#### Problem description
Transcribe each of the records below without changing a single character.

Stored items

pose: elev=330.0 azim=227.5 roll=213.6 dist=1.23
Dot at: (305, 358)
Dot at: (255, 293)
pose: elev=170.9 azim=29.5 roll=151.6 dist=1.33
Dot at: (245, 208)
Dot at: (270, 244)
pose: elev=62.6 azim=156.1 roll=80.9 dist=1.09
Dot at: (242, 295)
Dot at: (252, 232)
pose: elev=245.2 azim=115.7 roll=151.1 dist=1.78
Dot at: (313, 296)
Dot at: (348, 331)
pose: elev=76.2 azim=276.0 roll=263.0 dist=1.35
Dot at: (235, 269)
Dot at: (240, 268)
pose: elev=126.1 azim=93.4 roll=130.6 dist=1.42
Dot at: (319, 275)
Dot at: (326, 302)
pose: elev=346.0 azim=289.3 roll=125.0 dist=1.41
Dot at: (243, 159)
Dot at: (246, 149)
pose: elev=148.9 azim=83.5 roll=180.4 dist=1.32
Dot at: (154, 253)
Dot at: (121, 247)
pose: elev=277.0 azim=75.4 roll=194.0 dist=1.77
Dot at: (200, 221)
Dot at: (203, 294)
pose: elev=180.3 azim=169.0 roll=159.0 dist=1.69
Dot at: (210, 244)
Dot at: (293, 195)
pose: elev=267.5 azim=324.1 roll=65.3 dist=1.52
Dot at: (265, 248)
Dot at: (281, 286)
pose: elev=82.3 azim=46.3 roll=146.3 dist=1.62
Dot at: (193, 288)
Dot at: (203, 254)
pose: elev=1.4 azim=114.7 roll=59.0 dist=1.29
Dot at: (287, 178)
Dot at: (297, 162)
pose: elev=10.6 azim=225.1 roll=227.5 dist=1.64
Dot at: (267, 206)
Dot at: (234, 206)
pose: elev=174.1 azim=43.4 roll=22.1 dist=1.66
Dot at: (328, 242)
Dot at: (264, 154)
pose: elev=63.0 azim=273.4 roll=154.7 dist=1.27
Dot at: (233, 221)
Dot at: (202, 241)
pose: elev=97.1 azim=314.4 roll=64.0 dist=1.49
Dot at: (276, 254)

#### Solution for this problem
pose: elev=330.0 azim=227.5 roll=213.6 dist=1.23
Dot at: (305, 358)
Dot at: (255, 293)
pose: elev=170.9 azim=29.5 roll=151.6 dist=1.33
Dot at: (245, 208)
Dot at: (270, 244)
pose: elev=62.6 azim=156.1 roll=80.9 dist=1.09
Dot at: (242, 295)
Dot at: (252, 232)
pose: elev=245.2 azim=115.7 roll=151.1 dist=1.78
Dot at: (313, 296)
Dot at: (348, 331)
pose: elev=76.2 azim=276.0 roll=263.0 dist=1.35
Dot at: (235, 269)
Dot at: (240, 268)
pose: elev=126.1 azim=93.4 roll=130.6 dist=1.42
Dot at: (319, 275)
Dot at: (326, 302)
pose: elev=346.0 azim=289.3 roll=125.0 dist=1.41
Dot at: (243, 159)
Dot at: (246, 149)
pose: elev=148.9 azim=83.5 roll=180.4 dist=1.32
Dot at: (154, 253)
Dot at: (121, 247)
pose: elev=277.0 azim=75.4 roll=194.0 dist=1.77
Dot at: (200, 221)
Dot at: (203, 294)
pose: elev=180.3 azim=169.0 roll=159.0 dist=1.69
Dot at: (210, 244)
Dot at: (293, 195)
pose: elev=267.5 azim=324.1 roll=65.3 dist=1.52
Dot at: (265, 248)
Dot at: (281, 286)
pose: elev=82.3 azim=46.3 roll=146.3 dist=1.62
Dot at: (193, 288)
Dot at: (203, 254)
pose: elev=1.4 azim=114.7 roll=59.0 dist=1.29
Dot at: (287, 178)
Dot at: (297, 162)
pose: elev=10.6 azim=225.1 roll=227.5 dist=1.64
Dot at: (267, 206)
Dot at: (234, 206)
pose: elev=174.1 azim=43.4 roll=22.1 dist=1.66
Dot at: (328, 242)
Dot at: (264, 154)
pose: elev=63.0 azim=273.4 roll=154.7 dist=1.27
Dot at: (233, 221)
Dot at: (202, 241)
pose: elev=97.1 azim=314.4 roll=64.0 dist=1.49
Dot at: (276, 254)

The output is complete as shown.